**ACTIVITY 1**
Please copy from the message below the passage starting with "It *is* easier" and going on through "a good coach.".

It *is* easier to tell someone else what to do than to do it yourself.
However, doing the behavior myself it is a more effective way to influence
others. Part of modeling is practicing the behavior yourself. Part of it is
waiting for the teachable moment, where someone else is ready to learn
something. "Their resistance" for me often translates to "my impatience". I
want them to do better, but mostly for them to prove that I'm a good coach.
That's not a clear reason to do anything. At such moments I find a clear,
safe person to discuss the situation with and try to get my head screwed
back on straight. Straight for me is wanting to do the right thing because I
know it's the right thing and wanting to influence others because I want
good things for them too.

Kent Beck
Three Rivers Institute

> -----Original Message-----
> From: Dominic Williams [mailto:[EMAIL PROTECTED] 
> Sent: Saturday, November 06, 2004 7:55 AM
> To: [EMAIL PROTECTED]
> Subject: Re: [XP] Why NOT XP?
> 
> 
> 
> Kent Beck wrote:
> 
> >I'd try the opposite tack:  start a team doing exactly what they are 
> >doing now (or, for new teams, exactly what they think makes sense). 
> >When they encounter a problem, model an XPish solution. The 
> advantages 
> >of this strategy are that it has low initial resistance and 
> it doesn't 
> >require a skilled "process coach" (whatever that is), just a 
> team that 
> >is working to improve.

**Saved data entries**
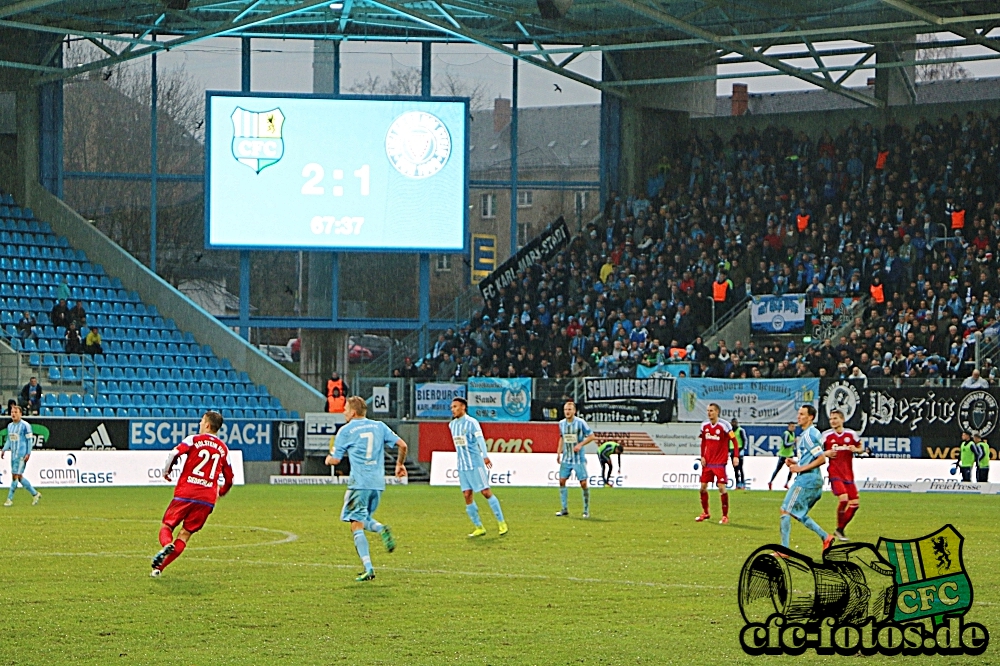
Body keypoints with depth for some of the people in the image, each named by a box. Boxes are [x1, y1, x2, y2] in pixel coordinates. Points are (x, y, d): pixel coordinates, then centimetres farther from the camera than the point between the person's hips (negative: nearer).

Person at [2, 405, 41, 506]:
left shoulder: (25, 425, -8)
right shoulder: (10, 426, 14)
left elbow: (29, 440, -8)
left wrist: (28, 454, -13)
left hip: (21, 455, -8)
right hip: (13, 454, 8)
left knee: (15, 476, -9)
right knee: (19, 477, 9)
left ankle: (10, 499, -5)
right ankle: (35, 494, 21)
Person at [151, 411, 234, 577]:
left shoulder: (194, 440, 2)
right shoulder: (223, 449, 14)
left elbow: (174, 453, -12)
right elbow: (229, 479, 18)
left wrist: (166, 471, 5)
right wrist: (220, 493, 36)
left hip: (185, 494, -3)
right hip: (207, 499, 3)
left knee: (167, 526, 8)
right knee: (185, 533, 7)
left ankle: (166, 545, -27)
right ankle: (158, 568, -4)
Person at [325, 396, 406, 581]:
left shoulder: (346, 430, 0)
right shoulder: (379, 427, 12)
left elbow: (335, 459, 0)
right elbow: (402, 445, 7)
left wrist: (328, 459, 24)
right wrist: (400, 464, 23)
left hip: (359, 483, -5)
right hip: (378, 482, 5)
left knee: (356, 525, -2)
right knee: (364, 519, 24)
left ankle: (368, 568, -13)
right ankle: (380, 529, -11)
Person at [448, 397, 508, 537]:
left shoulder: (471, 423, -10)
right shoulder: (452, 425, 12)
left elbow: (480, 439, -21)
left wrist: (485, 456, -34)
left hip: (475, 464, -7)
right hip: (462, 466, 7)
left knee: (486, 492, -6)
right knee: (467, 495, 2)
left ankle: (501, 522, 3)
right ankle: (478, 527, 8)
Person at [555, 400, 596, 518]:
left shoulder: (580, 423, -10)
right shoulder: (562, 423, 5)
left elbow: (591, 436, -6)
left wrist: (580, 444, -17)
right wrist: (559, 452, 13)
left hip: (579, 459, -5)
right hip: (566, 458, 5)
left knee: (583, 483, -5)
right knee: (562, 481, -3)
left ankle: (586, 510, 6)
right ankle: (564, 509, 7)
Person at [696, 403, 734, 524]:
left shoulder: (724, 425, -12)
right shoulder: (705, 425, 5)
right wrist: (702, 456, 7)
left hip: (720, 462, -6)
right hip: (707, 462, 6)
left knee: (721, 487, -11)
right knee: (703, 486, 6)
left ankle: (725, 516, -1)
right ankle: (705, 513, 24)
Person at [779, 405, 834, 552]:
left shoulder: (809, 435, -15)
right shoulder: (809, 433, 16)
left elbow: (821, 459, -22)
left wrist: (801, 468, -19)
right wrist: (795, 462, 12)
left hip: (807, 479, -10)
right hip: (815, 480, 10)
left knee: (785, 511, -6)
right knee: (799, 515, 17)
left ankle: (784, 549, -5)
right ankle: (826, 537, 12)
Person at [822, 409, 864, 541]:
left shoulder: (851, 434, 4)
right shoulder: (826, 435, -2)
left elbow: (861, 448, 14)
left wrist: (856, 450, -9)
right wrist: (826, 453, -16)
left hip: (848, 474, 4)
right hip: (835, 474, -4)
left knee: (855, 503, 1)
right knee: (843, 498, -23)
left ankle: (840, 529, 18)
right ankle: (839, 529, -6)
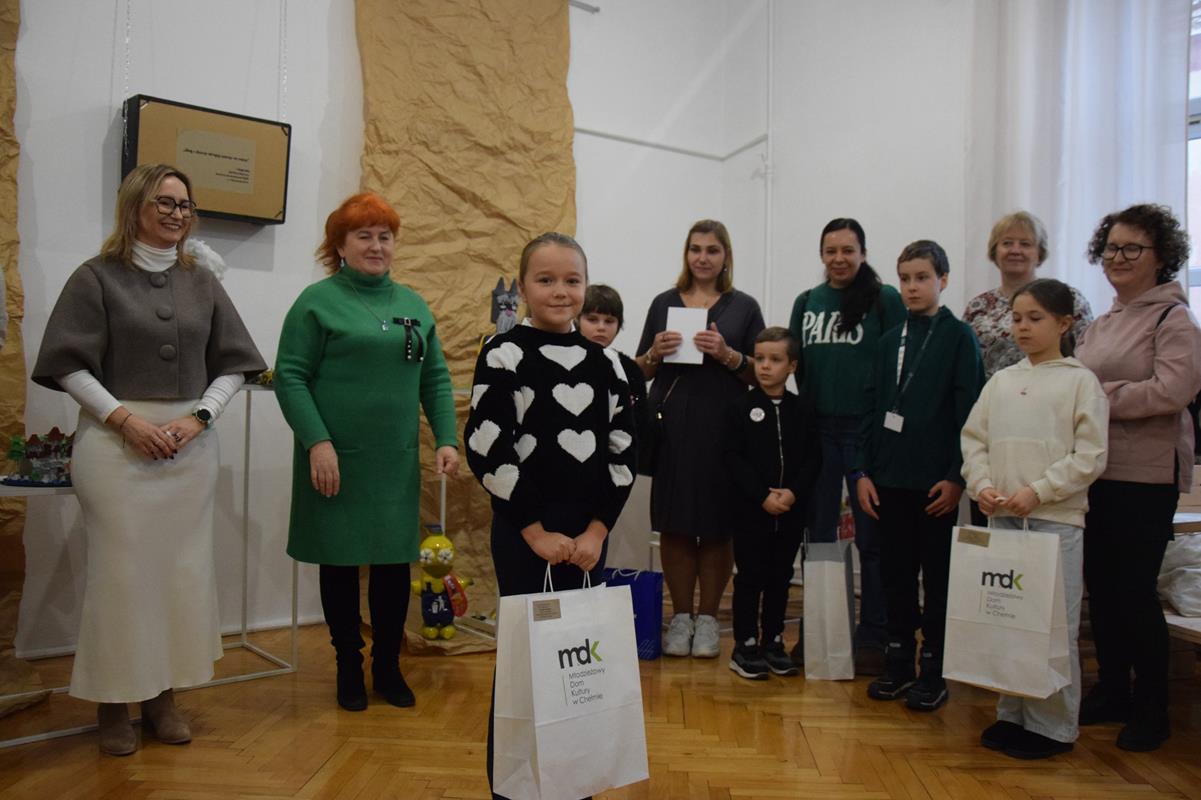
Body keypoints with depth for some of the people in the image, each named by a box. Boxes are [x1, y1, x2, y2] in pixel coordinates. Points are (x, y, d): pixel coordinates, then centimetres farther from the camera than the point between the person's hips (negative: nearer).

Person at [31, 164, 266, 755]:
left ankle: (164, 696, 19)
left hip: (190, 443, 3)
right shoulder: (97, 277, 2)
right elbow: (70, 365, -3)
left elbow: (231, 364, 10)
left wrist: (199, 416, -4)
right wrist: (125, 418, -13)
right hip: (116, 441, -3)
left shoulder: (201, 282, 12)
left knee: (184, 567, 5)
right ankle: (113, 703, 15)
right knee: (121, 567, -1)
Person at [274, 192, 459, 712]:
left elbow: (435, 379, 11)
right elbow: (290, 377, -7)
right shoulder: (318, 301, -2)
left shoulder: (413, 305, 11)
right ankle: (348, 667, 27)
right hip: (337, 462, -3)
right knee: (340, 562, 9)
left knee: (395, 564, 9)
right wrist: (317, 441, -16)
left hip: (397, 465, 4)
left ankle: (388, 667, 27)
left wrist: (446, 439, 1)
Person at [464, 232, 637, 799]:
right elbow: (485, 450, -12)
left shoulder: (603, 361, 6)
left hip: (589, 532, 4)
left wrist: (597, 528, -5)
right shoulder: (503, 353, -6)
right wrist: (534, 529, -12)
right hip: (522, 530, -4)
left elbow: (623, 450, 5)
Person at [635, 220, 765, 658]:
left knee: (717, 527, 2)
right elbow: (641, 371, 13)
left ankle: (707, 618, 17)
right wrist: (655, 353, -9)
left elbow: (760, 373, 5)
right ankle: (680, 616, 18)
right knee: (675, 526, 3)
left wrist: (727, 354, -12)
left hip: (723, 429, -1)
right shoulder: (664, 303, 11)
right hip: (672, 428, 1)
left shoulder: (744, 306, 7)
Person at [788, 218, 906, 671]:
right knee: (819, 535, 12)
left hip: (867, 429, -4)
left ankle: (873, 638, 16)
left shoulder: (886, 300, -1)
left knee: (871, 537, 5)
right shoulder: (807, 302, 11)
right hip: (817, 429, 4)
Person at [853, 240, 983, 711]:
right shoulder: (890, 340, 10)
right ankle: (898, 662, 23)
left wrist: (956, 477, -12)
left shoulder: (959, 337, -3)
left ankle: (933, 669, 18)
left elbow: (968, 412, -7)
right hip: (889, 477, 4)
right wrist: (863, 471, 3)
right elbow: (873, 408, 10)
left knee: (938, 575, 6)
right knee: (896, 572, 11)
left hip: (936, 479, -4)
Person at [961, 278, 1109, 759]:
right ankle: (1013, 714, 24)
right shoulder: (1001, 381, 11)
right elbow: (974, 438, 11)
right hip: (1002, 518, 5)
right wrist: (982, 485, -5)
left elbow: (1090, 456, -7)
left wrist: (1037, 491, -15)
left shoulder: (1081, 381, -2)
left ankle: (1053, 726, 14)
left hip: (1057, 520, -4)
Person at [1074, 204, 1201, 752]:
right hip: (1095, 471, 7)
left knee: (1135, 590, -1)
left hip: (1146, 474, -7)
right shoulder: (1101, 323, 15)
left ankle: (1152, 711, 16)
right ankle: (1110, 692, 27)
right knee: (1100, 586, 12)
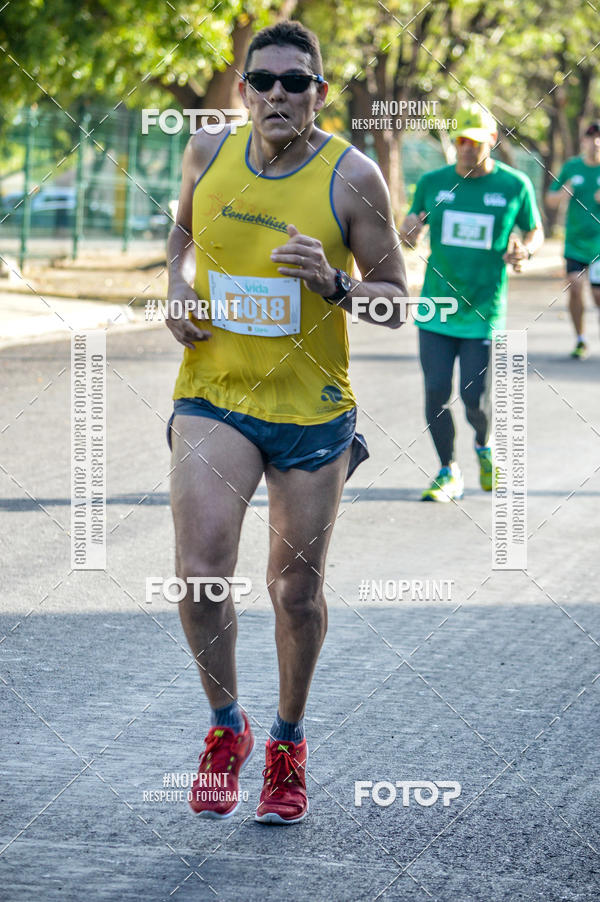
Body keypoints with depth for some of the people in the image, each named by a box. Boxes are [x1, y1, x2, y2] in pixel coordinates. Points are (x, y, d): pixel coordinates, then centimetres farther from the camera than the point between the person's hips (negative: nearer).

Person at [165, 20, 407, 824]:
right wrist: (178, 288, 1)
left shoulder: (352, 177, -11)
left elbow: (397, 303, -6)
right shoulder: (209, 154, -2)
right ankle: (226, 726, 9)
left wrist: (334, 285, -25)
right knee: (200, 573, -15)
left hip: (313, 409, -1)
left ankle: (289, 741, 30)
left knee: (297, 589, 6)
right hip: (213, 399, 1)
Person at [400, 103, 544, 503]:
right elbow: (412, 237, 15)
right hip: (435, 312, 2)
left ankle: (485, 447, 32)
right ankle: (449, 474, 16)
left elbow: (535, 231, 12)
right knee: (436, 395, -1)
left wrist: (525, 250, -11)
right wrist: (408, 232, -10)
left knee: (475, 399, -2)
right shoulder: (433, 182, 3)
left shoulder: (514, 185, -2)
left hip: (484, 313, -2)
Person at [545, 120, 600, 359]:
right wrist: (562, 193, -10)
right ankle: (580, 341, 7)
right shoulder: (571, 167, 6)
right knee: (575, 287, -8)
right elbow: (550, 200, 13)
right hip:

**ACTIVITY 2**
From the saved data entries, reproduce the lines starting with the line with "right shoulder: (562, 423, 5)" and going on through the line with "right elbow: (290, 377, -7)", and leave out any picture lines.

**TASK RESPONSE 1**
It *is* easier to tell someone else what to do than to do it yourself.
However, doing the behavior myself it is a more effective way to influence
others. Part of modeling is practicing the behavior yourself. Part of it is
waiting for the teachable moment, where someone else is ready to learn
something. "Their resistance" for me often translates to "my impatience". I
want them to do better, but mostly for them to prove that I'm a good coach.

**TASK RESPONSE 2**
right shoulder: (562, 423, 5)
left elbow: (591, 436, -6)
left wrist: (580, 444, -17)
right wrist: (559, 452, 13)
left hip: (579, 459, -5)
right hip: (566, 458, 5)
left knee: (583, 483, -5)
right knee: (562, 481, -3)
left ankle: (586, 510, 6)
right ankle: (564, 509, 7)
Person at [696, 403, 734, 524]:
left shoulder: (724, 425, -12)
right shoulder: (705, 425, 5)
right wrist: (702, 456, 7)
left hip: (720, 462, -6)
right hip: (707, 462, 6)
left knee: (721, 487, -11)
right knee: (703, 486, 6)
left ankle: (725, 516, -1)
right ankle: (705, 513, 24)
Person at [779, 405, 834, 552]:
left shoulder: (809, 435, -15)
right shoulder: (809, 433, 16)
left elbow: (821, 459, -22)
left wrist: (801, 468, -19)
right wrist: (795, 462, 12)
left hip: (807, 479, -10)
right hip: (815, 480, 10)
left knee: (785, 511, -6)
right knee: (799, 515, 17)
left ankle: (784, 549, -5)
right ankle: (826, 537, 12)
Person at [822, 409, 864, 541]:
left shoulder: (851, 434, 4)
right shoulder: (826, 435, -2)
left elbow: (861, 448, 14)
left wrist: (856, 450, -9)
right wrist: (826, 453, -16)
left hip: (848, 474, 4)
right hip: (835, 474, -4)
left knee: (855, 503, 1)
right knee: (843, 498, -23)
left ankle: (840, 529, 18)
right ankle: (839, 529, -6)
Body keypoints with depth for some of the people in the image, each named by a box. Boxes are [x1, y1, x2, y2] in pixel coordinates. Points are (x, y, d): pixel coordinates, then centimetres farther from the camera than the point between the person's hips (negative: nearer).

Person at [31, 164, 266, 755]:
left ankle: (164, 696, 19)
left hip: (190, 443, 3)
right shoulder: (97, 277, 2)
right elbow: (70, 365, -3)
left elbow: (231, 364, 10)
left wrist: (199, 416, -4)
right wrist: (125, 418, -13)
right hip: (116, 441, -3)
left shoulder: (201, 282, 12)
left knee: (184, 567, 5)
right ankle: (113, 703, 15)
right knee: (121, 567, -1)
Person at [274, 192, 459, 712]:
left elbow: (435, 379, 11)
right elbow: (290, 377, -7)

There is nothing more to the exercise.